◆ À compléter ◆
A: D'après le texte sur la réforme de la formation professionnelle, en quelle année remonte la réforme précédente de ce domaine ?
B: Extrayez du texte sur la réforme de la formation professionnelle le passage qui commence par « Réforme de la formation, un » et se poursuit jusqu'à « de ses membres. ».

◆ Texte source ◆
■ ■ ■
Réforme de la formation, un enjeu pour les Scop

La loi relative à la formation professionnelle, à l’emploi et à la démocratie sociale a été promulguée le 5 mars dernier. Elle introduit « un changement de paradigme » dans la formation professionnelle, avec le passage d’une obligation de financer à une obligation de former, et une plus grande responsabilité accordée à la personne dans sa formation professionnelle. Une réforme particulièrement importante pour les Sociétés coopératives et participatives, dont le projet même est fondé sur l’évolution et l’émancipation professionnelle de ses membres.

La dernière réforme de la formation professionnelle remonte à 1971 et l’évolution du contexte économique et social en quarante ans, avec notamment l’arrivée progressive d’un chômage de masse, a rendu sa refonte impérative. Pour ce faire, le gouvernement a privilégié le dialogue social et la concertation entre partenaires sociaux : la loi du 5 mars 20141 reprend fidèlement les dispositions inscrites dans l’accord national interprofessionnel du 14 décembre 2013. La loi pose comme objectif d’accroître l’accès à la formation professionnelle de ceux qui en ont le plus besoin : les jeunes, les chômeurs et les moins qualifiés, qui sont les premiers visés en cas de licenciements économiques. Pour l’Udes (Union des employeurs de l’économie sociale et solidaire, cf. p.18-19), « la loi pose le changement de paradigme du système de la formation professionnelle en renvoyant davantage à la responsabilité individuelle qu’à une démarche collective ». Elle consacre également les conseils régionaux comme chefs de file de la formation.

L’école UTB a pour vocation de créer des modules de formation exclusifs

Lorsqu’on les interroge, les Scop donnent à cette réforme une tonalité positive. Pour Claire Broussart, DRH d’UTB, première Scop du bâtiment avec 1 200 salariés, « la volonté des politiques est de faire des salariés les acteurs de leur formation depuis la formation initiale ». Elle poursuit : « La loi instaure une obligation systématique de formation tous les 6 ans, ce qui signifie qu’aucun salariéne doit être mis de côté et que les besoins en compétences de l’entreprise seront régulièrement mesurés. C’est un véritable pari sur la responsabilité sociale des entreprises ! » Philippe Mazel, président du conseil d’administration de l’organisme de formation Performance Méditerranée, est plus attentiste mais considère que « si l’ensemble de la chaîne de la formation l’investit, ce sera une très bonne loi. Et on peut se réjouir qu’elle instaure la transparence dans le financement des syndicats ou dans le contrôle exercé sur les formations éligibles au compte personnel de formation. »
■ ■ ■
◆ Données fournies ◆
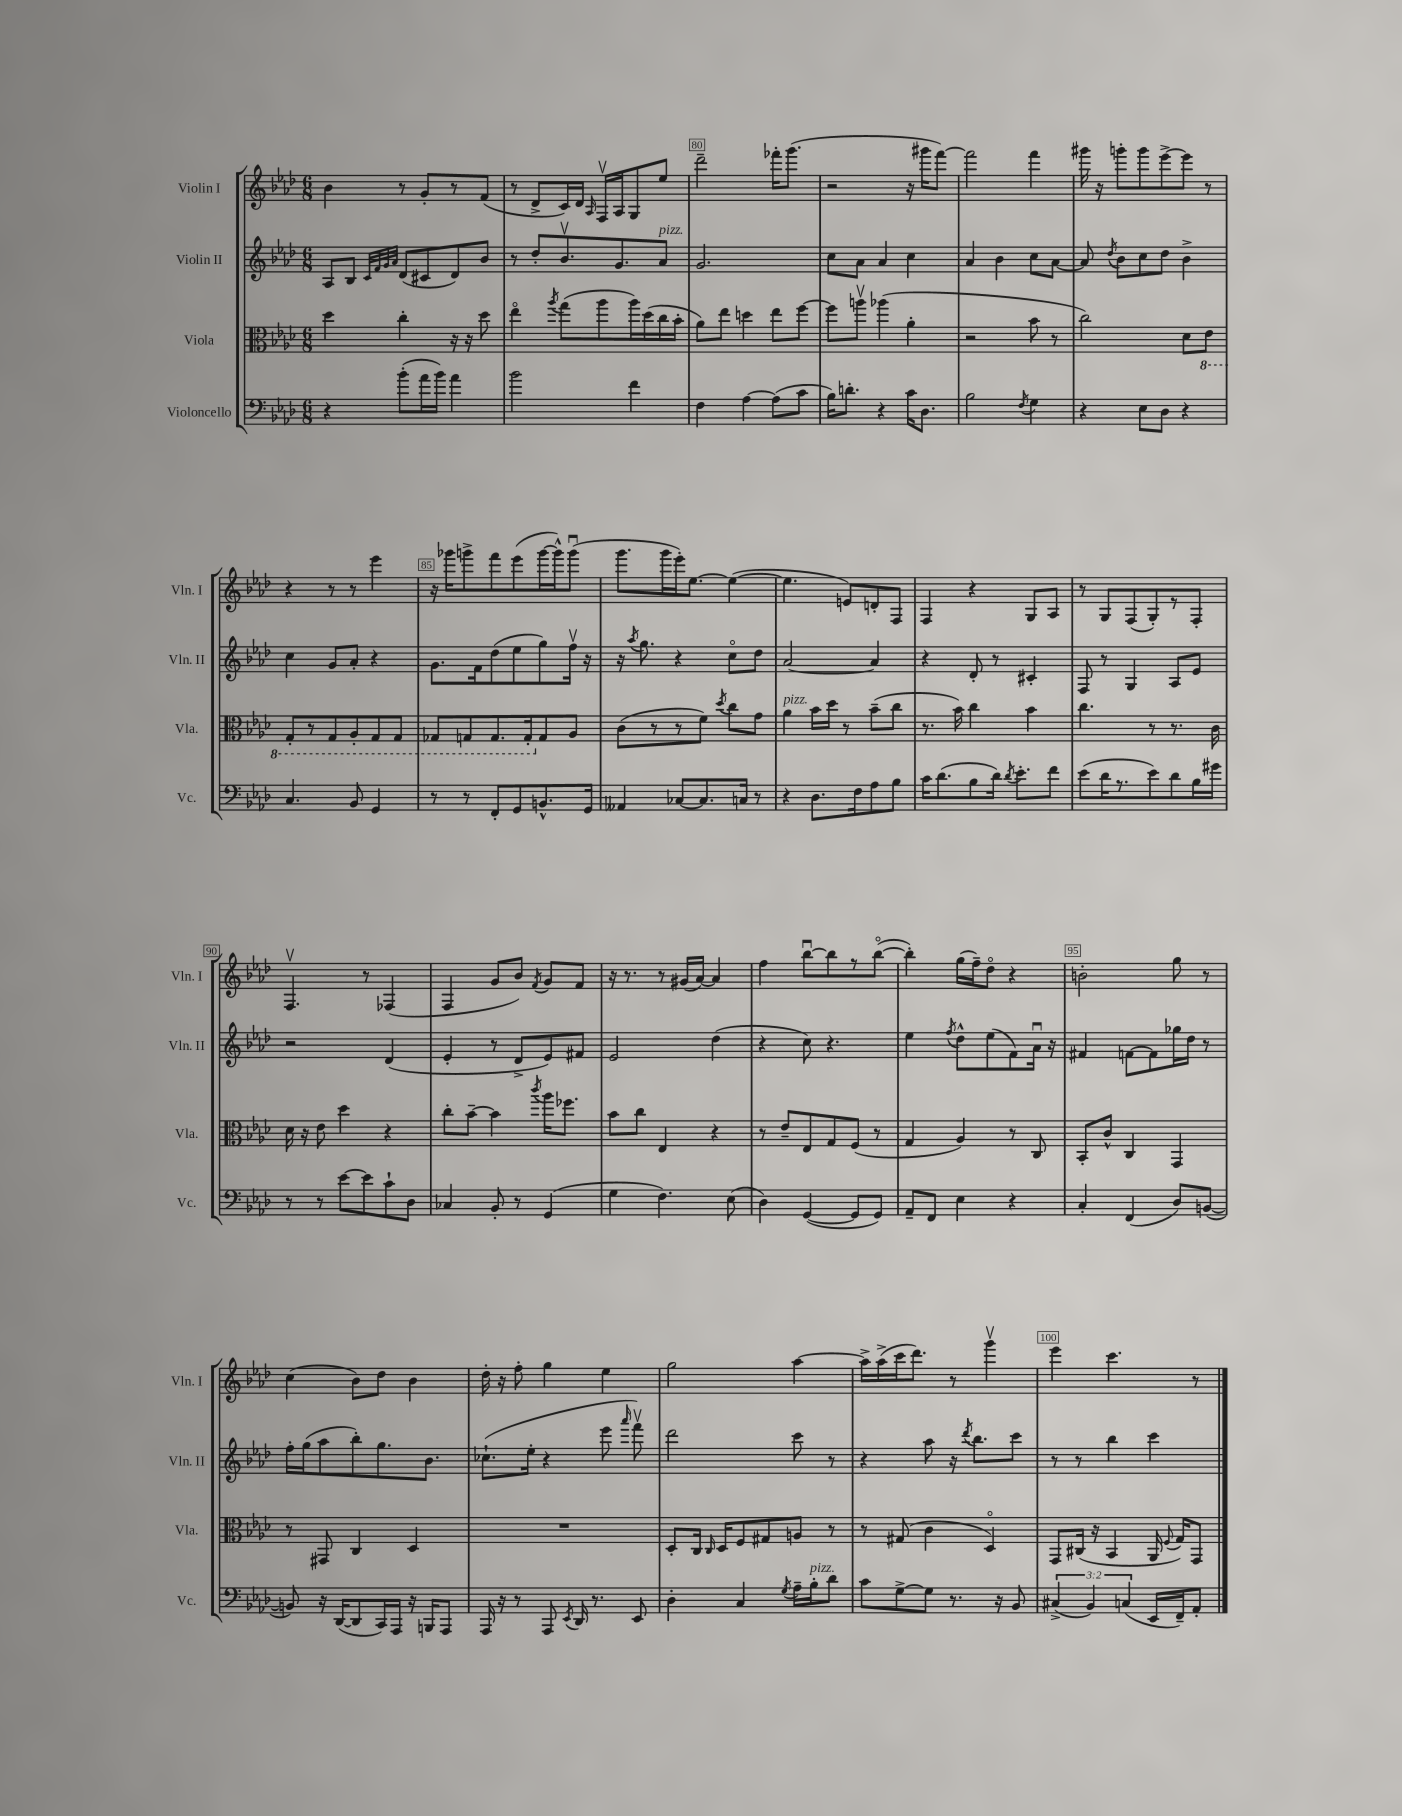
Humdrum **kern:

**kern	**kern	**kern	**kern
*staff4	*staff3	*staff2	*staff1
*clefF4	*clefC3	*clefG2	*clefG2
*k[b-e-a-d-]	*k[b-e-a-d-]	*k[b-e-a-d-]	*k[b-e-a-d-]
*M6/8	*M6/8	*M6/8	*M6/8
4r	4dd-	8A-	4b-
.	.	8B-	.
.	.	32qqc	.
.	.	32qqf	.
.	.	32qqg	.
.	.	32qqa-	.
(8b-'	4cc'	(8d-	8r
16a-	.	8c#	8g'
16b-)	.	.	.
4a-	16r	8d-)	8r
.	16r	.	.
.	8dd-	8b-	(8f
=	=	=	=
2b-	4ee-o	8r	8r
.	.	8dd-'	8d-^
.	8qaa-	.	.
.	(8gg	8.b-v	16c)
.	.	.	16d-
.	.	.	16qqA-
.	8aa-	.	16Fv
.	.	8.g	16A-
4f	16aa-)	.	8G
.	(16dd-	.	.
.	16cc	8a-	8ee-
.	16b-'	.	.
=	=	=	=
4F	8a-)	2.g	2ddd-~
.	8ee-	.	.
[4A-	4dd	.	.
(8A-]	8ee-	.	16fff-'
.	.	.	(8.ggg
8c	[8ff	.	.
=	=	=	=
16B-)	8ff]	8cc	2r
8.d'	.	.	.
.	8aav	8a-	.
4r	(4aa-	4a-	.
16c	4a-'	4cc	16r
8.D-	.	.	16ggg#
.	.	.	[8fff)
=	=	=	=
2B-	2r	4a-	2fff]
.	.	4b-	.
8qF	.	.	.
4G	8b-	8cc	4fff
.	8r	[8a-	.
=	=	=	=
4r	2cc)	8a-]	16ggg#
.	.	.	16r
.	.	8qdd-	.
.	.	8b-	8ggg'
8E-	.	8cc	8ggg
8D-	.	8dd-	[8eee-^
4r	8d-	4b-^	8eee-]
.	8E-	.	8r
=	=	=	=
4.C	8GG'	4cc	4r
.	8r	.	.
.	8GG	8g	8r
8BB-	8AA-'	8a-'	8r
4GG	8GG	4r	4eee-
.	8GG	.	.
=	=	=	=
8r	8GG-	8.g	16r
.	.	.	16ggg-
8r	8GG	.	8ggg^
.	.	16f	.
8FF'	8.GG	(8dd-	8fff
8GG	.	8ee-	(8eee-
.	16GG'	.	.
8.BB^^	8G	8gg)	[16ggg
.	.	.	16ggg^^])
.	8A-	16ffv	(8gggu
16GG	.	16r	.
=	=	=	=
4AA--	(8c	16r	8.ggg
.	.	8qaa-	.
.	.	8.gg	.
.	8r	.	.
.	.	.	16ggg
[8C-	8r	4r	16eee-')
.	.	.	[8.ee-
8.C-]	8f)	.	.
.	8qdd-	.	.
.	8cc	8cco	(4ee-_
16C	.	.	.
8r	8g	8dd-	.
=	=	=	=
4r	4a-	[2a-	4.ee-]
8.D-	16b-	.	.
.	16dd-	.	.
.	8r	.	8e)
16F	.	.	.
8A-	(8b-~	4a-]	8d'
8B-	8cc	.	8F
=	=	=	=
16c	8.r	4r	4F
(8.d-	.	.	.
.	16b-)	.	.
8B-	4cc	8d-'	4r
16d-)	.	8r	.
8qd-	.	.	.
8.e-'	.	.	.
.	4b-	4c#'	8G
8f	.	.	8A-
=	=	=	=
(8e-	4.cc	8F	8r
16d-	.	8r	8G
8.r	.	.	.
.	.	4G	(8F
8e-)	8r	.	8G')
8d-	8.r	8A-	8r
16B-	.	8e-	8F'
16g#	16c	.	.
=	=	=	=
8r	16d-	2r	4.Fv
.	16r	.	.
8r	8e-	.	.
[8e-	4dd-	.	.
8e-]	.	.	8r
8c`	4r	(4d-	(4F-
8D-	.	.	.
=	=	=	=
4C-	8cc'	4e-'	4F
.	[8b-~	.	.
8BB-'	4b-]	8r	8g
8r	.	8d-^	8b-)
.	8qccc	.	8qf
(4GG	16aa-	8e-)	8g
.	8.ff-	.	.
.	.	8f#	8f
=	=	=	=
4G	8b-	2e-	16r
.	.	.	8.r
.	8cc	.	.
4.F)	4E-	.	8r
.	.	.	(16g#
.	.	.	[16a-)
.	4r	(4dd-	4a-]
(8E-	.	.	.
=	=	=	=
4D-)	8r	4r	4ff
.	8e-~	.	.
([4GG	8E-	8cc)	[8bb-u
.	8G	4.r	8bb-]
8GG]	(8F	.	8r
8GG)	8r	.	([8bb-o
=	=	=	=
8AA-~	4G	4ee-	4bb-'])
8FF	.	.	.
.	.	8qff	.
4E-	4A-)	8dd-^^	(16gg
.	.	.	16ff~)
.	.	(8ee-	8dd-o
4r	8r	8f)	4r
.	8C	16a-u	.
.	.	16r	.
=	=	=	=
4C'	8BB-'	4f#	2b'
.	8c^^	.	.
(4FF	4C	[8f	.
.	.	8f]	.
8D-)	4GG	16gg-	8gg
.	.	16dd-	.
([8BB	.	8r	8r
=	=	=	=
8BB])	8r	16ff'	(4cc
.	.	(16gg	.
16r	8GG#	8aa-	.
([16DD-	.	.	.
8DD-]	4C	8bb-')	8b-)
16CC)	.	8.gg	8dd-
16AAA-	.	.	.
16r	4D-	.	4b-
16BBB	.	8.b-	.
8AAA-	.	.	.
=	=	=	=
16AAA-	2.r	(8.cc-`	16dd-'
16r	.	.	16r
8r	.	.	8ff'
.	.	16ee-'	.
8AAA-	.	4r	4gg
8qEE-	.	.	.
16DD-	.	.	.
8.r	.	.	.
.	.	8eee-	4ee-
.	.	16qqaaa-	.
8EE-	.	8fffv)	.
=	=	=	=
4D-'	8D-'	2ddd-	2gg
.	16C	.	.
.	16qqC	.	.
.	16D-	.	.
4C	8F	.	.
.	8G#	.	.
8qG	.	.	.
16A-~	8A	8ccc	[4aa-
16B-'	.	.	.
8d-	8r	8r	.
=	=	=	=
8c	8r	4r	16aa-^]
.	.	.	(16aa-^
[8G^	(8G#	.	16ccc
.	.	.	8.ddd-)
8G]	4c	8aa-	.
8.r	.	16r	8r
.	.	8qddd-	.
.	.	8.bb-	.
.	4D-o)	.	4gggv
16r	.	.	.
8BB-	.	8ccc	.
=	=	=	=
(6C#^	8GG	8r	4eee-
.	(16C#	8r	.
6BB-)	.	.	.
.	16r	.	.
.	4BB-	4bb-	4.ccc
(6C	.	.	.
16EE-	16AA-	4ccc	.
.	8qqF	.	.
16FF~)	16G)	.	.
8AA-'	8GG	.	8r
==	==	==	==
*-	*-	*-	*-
■ ■ ■
◆ Les réponses ◆
A: Elle remonte à 1971.

B:
Réforme de la formation, un enjeu pour les Scop

La loi relative à la formation professionnelle, à l’emploi et à la démocratie sociale a été promulguée le 5 mars dernier. Elle introduit « un changement de paradigme » dans la formation professionnelle, avec le passage d’une obligation de financer à une obligation de former, et une plus grande responsabilité accordée à la personne dans sa formation professionnelle. Une réforme particulièrement importante pour les Sociétés coopératives et participatives, dont le projet même est fondé sur l’évolution et l’émancipation professionnelle de ses membres.